Чуйко умостил между ног флягу с водой и медленно отвязал от пояса котелок. Затем снял и пояс. Привязав пояс к котелку, нагнулся в жерло люка.
— Дозвольте за народ смерть принять, — пропел он и, вытащив осторожно, чтоб не расплескать, котелок, прильнул к его закопченному краю.
Зашелестела толпа. Цыкнули на передних, вставших было на ноги.
Чуйко допил, и с минуту булькала вода во фляге. Водворив на место флягу, он развернул тряпицу, вынутую предварительно из кармана, и медленно стал жевать колбасу с хлебом. Нюхал корку, икал и звучно жевал, щелкая зубами. Оставшиеся на ладони крошки собрал в щепоть, поднес ко рту, а после, подняв голову, стряхнул в рот все, что осталось на ладони.
— Мабуть, сейчас свалится, — проголосил кто-то плаксивым бабьим голосом. — Вот напасть! И за шо только добрый человек жизню свою решает…
— Цыть! — оборвал его дюжий казак со второй сотни, стоявший рядом с Пелипенко. — Говорит же — за мир честной… — Укоризненно покачав блестящей, будто смазанной маслом, головой, добавил: — Такого не понять, эх!..

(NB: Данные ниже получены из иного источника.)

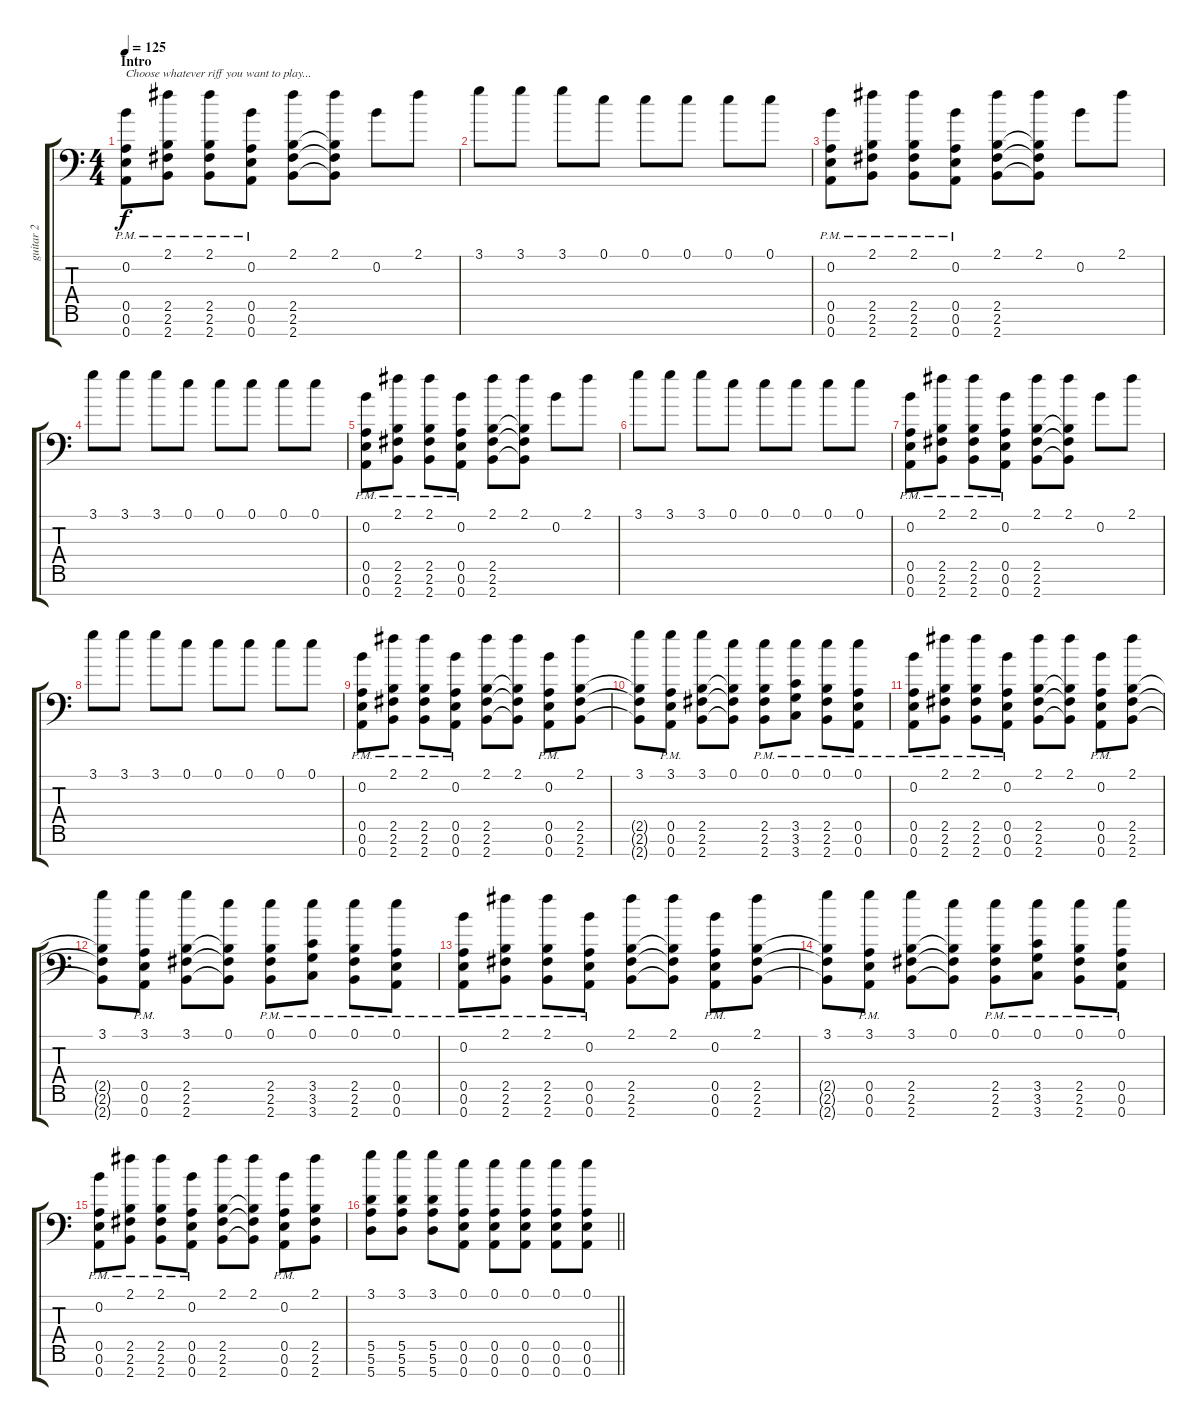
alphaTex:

\track ("guitar 2" "guitar 2") {instrument distortionguitar}
\staff {score tabs}
\tuning (E4 B3 G3 D3 A2 E2 A1) {hide}
\ts (4 4)
\section ("" "Intro")
\tempo 125
\clef f4
\ks c
(0.2 0.5{pm} 0.6{pm} 0.7{pm}).8{txt "Choose whatever riff you want to play..." dy f instrument distortionguitar} (2.1 2.5{pm} 2.6{pm} 2.7{pm}).8 (2.1 2.5{pm} 2.6{pm} 2.7{pm}).8 (0.2 0.5{pm} 0.6{pm} 0.7{pm}).8 (2.1 2.5 2.6 2.7).8 (2.1 2.5{t} 2.6{t} 2.7{t}).8 0.2.8 2.1.8 |
3.1.8 3.1.8 3.1.8 0.1.8 0.1.8 0.1.8 0.1.8 0.1.8 |
(0.2 0.5{pm} 0.6{pm} 0.7{pm}).8 (2.1 2.5{pm} 2.6{pm} 2.7{pm}).8 (2.1 2.5{pm} 2.6{pm} 2.7{pm}).8 (0.2 0.5{pm} 0.6{pm} 0.7{pm}).8 (2.1 2.5 2.6 2.7).8 (2.1 2.5{t} 2.6{t} 2.7{t}).8 0.2.8 2.1.8 |
3.1.8 3.1.8 3.1.8 0.1.8 0.1.8 0.1.8 0.1.8 0.1.8 |
(0.2 0.5{pm} 0.6{pm} 0.7{pm}).8 (2.1 2.5{pm} 2.6{pm} 2.7{pm}).8 (2.1 2.5{pm} 2.6{pm} 2.7{pm}).8 (0.2 0.5{pm} 0.6{pm} 0.7{pm}).8 (2.1 2.5 2.6 2.7).8 (2.1 2.5{t} 2.6{t} 2.7{t}).8 0.2.8 2.1.8 |
3.1.8 3.1.8 3.1.8 0.1.8 0.1.8 0.1.8 0.1.8 0.1.8 |
(0.2 0.5{pm} 0.6{pm} 0.7{pm}).8 (2.1 2.5{pm} 2.6{pm} 2.7{pm}).8 (2.1 2.5{pm} 2.6{pm} 2.7{pm}).8 (0.2 0.5{pm} 0.6{pm} 0.7{pm}).8 (2.1 2.5 2.6 2.7).8 (2.1 2.5{t} 2.6{t} 2.7{t}).8 0.2.8 2.1.8 |
3.1.8 3.1.8 3.1.8 0.1.8 0.1.8 0.1.8 0.1.8 0.1.8 |
(0.2 0.5{pm} 0.6{pm} 0.7{pm}).8 (2.1 2.5{pm} 2.6{pm} 2.7{pm}).8 (2.1 2.5{pm} 2.6{pm} 2.7{pm}).8 (0.2 0.5{pm} 0.6{pm} 0.7{pm}).8 (2.1 2.5 2.6 2.7).8 (2.1 2.5{t} 2.6{t} 2.7{t}).8 (0.2 0.5{pm} 0.6{pm} 0.7{pm}).8 (2.1 2.5 2.6 2.7).8 |
(3.1 2.5{t} 2.6{t} 2.7{t}).8 (3.1 0.5{pm} 0.6{pm} 0.7{pm}).8 (3.1 2.5 2.6 2.7).8 (0.1 2.5{t} 2.6{t} 2.7{t}).8 (0.1 2.5{pm} 2.6{pm} 2.7{pm}).8 (0.1 3.5{pm} 3.6{pm} 3.7{pm}).8 (0.1 2.5{pm} 2.6{pm} 2.7{pm}).8 (0.1 0.5{pm} 0.6{pm} 0.7{pm}).8 |
(0.2 0.5{pm} 0.6{pm} 0.7{pm}).8 (2.1 2.5{pm} 2.6{pm} 2.7{pm}).8 (2.1 2.5{pm} 2.6{pm} 2.7{pm}).8 (0.2 0.5{pm} 0.6{pm} 0.7{pm}).8 (2.1 2.5 2.6 2.7).8 (2.1 2.5{t} 2.6{t} 2.7{t}).8 (0.2 0.5{pm} 0.6{pm} 0.7{pm}).8 (2.1 2.5 2.6 2.7).8 |
(3.1 2.5{t} 2.6{t} 2.7{t}).8 (3.1 0.5{pm} 0.6{pm} 0.7{pm}).8 (3.1 2.5 2.6 2.7).8 (0.1 2.5{t} 2.6{t} 2.7{t}).8 (0.1 2.5{pm} 2.6{pm} 2.7{pm}).8 (0.1 3.5{pm} 3.6{pm} 3.7{pm}).8 (0.1 2.5{pm} 2.6{pm} 2.7{pm}).8 (0.1 0.5{pm} 0.6{pm} 0.7{pm}).8 |
(0.2 0.5{pm} 0.6{pm} 0.7{pm}).8 (2.1 2.5{pm} 2.6{pm} 2.7{pm}).8 (2.1 2.5{pm} 2.6{pm} 2.7{pm}).8 (0.2 0.5{pm} 0.6{pm} 0.7{pm}).8 (2.1 2.5 2.6 2.7).8 (2.1 2.5{t} 2.6{t} 2.7{t}).8 (0.2 0.5{pm} 0.6{pm} 0.7{pm}).8 (2.1 2.5 2.6 2.7).8 |
(3.1 2.5{t} 2.6{t} 2.7{t}).8 (3.1 0.5{pm} 0.6{pm} 0.7{pm}).8 (3.1 2.5 2.6 2.7).8 (0.1 2.5{t} 2.6{t} 2.7{t}).8 (0.1 2.5{pm} 2.6{pm} 2.7{pm}).8 (0.1 3.5{pm} 3.6{pm} 3.7{pm}).8 (0.1 2.5{pm} 2.6{pm} 2.7{pm}).8 (0.1 0.5{pm} 0.6{pm} 0.7{pm}).8 |
(0.2 0.5{pm} 0.6{pm} 0.7{pm}).8 (2.1 2.5{pm} 2.6{pm} 2.7{pm}).8 (2.1 2.5{pm} 2.6{pm} 2.7{pm}).8 (0.2 0.5{pm} 0.6{pm} 0.7{pm}).8 (2.1 2.5 2.6 2.7).8 (2.1 2.5{t} 2.6{t} 2.7{t}).8 (0.2 0.5{pm} 0.6{pm} 0.7{pm}).8 (2.1 2.5 2.6 2.7).8 |
\barLineRight lightlight
(3.1 5.5 5.6 5.7).8 (3.1 5.5 5.6 5.7).8 (3.1 5.5 5.6 5.7).8 (0.1 0.5 0.6 0.7).8 (0.1 0.5 0.6 0.7).8 (0.1 0.5 0.6 0.7).8 (0.1 0.5 0.6 0.7).8 (0.1 0.5 0.6 0.7).8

Чуйко, хныча, опустил еще раз котелок и снова выпил, изредка прикладываясь к фляге. Пьяно раскачиваясь, запричитал:
— Просю простить меня, кого я забидел словом, делом али помыслом… Дозвольте, товарищи-други…

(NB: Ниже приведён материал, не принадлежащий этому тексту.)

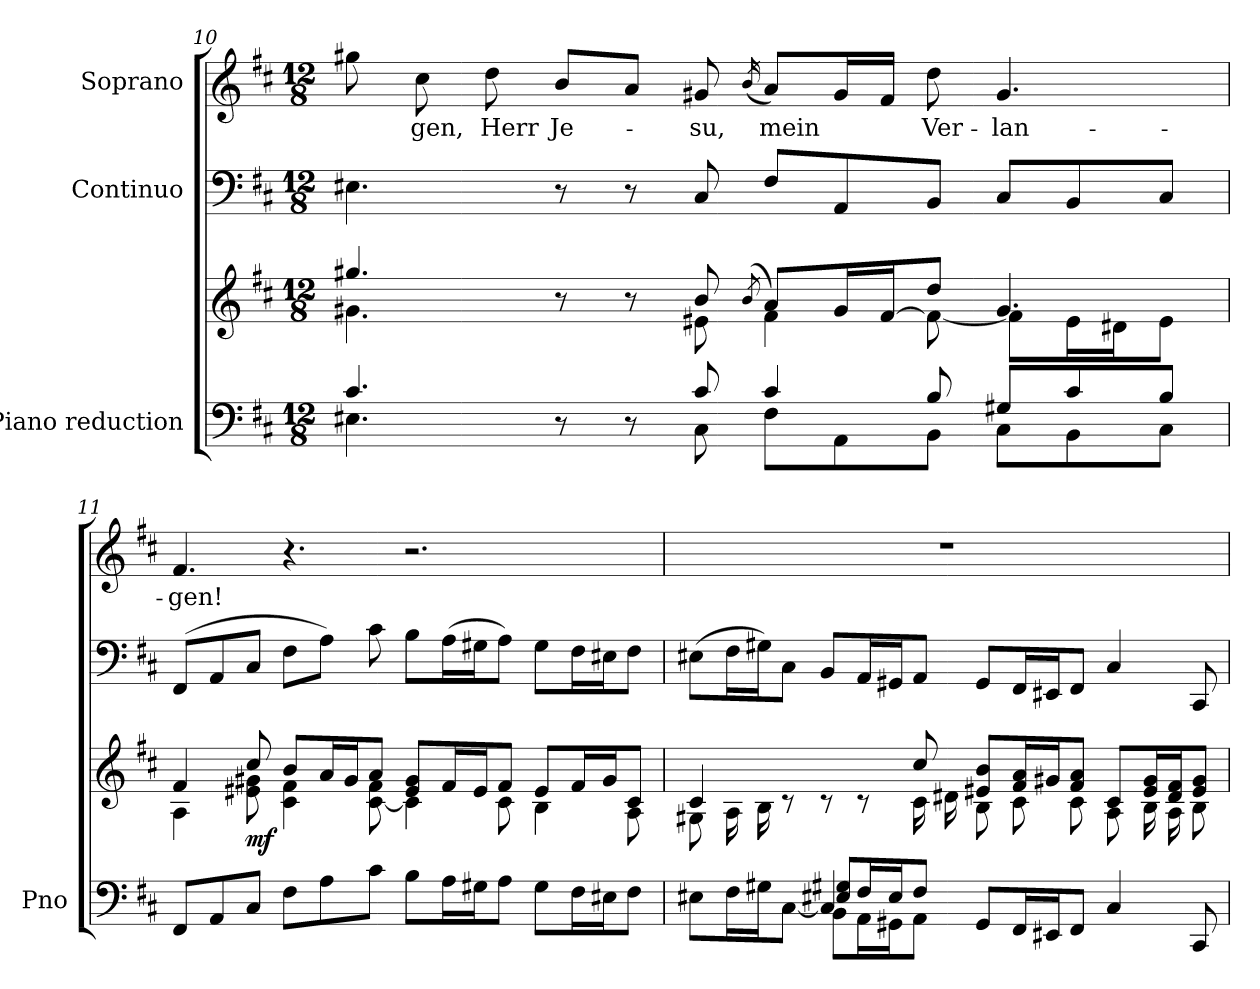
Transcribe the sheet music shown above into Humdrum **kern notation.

— Чи третью манерку, га? — завопили кругом. — Шо ж вин не дохнэ?..
— Гляди, какой крепкий, а с виду — как шмель…
— Мабуть, он двужильный!
— Двужильный! Шо, он киргизский конь?
И тут произошло неожиданное. Свистя, подъехал паровоз, стукнули буфера, свалился Чуйко. Быстро прицепили цистерны и, развивая скорость, потащили спирт на Курсавку. Так было сделано по распоряжению комиссара.
Озлобленно били конского лекаря. Били, пока не надоело. Пьяный Чуйко добродушно хрипел:
— Так, так, еще, еще… дозвольте смерть принять…
Плюнув, бросили бить. Разошлись.
— Это тебе за отвод глаз, за мороку, — сказал кочубеевец с масленой головой, ткнув неудачника ногой в бок. — Комедь представлял, пока с-под носу выпивку вытянули.